Parabacteroides distasonis: intriguing aerotolerant gut anaerobe with emerging antimicrobial resistance and pathogenic and probiotic roles in human health
Published in Gut Microbes, 2021
Jessica C. Ezeji, Daven K. Sarikonda, Austin Hopperton, Hailey L. Erkkila, Daniel E. Cohen, Sandra P. Martinez, Fabio Cominelli, Tomomi Kuwahara, Armand E. K. Dichosa, Caryn E. Good, Michael R. Jacobs, Mikhail Khoretonenko, Alida Veloo, Alexander Rodriguez-Palacios
It is thought that fermentation by P. distasonis results in the production of methane.

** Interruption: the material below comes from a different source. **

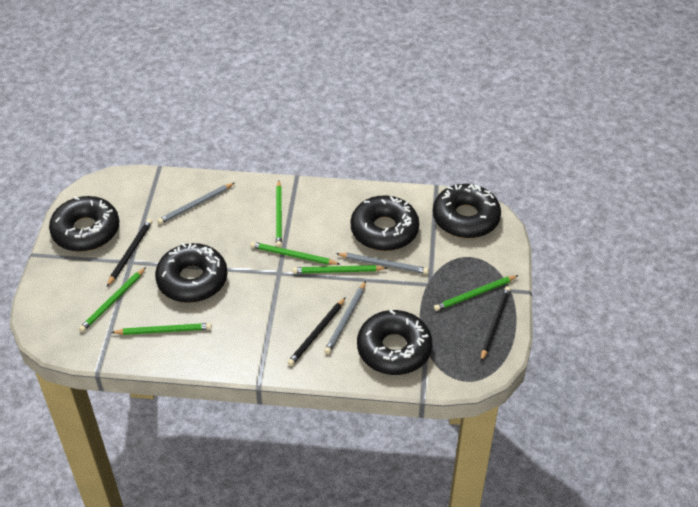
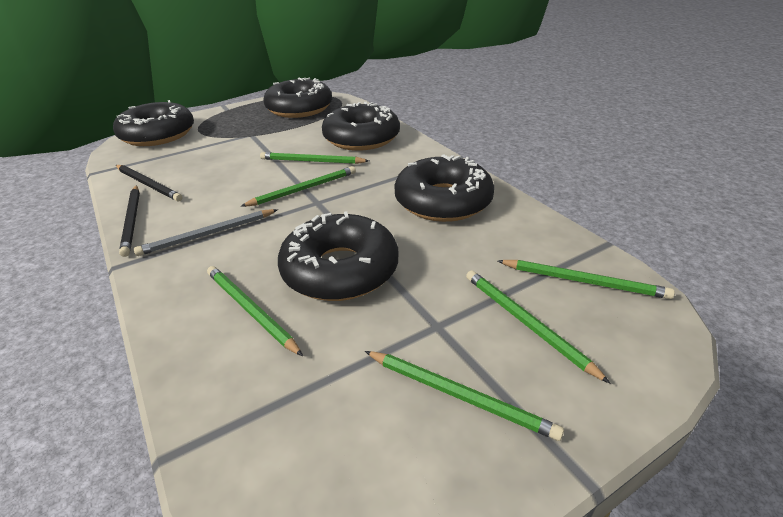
black pencil: [107,219,152,287] [287,297,346,366] [481,286,511,361] = 3 -> [116,165,183,202] [119,185,140,257] = 2
grey pencil: [157,183,235,224] [324,281,366,354] [336,253,429,274] = 3 -> [134,209,278,256] = 1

It is unclear if direct production of methane occurs in P. distasonis; however, it is known that P. distasonis produces hydrogen, carbon dioxide, formic acid, acetic acid, carboxylic acid, and succinic acid.2 Other microbes may convert the carbon dioxide and acetic acid to methane. Acetogenic bacteria might then oxidize the acids, obtaining more acetic acid and either hydrogen or formic acid. Finally, in complex gut communities, methanogens may convert acetic acid to methane.